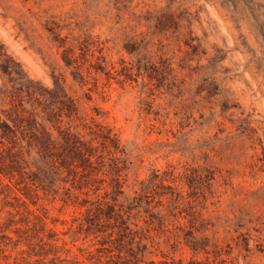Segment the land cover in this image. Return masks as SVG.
I'll return each mask as SVG.
<instances>
[{"label":"rangeland","instance_id":"1","mask_svg":"<svg viewBox=\"0 0 264 264\" xmlns=\"http://www.w3.org/2000/svg\"><path fill=\"white\" fill-rule=\"evenodd\" d=\"M0 264H264V0H0Z\"/></svg>","mask_w":264,"mask_h":264}]
</instances>
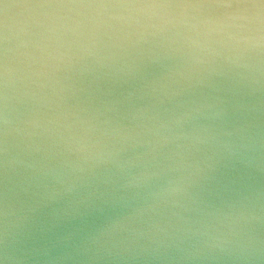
+ + + + + + +
WRITTEN TASK: Render the data above as a Markdown table with two columns, Row and Text, giving each nonblank line its own numbered row. Leave out blank lines and the pictures.

SOLUTION:
| Row | Text |
|---|---|
| 1 | Segment the land cover in this image. Return masks as SVG. |
| 2 | I'll return each mask as SVG. |
| 3 | <instances> |
| 4 | [{"label":"rangeland","instance_id":"1","mask_svg":"<svg viewBox=\"0 0 264 264\" xmlns=\"http://www.w3.org/2000/svg\"><path fill=\"white\" fill-rule=\"evenodd\" d=\"M0 264H264V0H0Z\"/></svg>","mask_w":264,"mask_h":264}] |
| 5 | </instances> |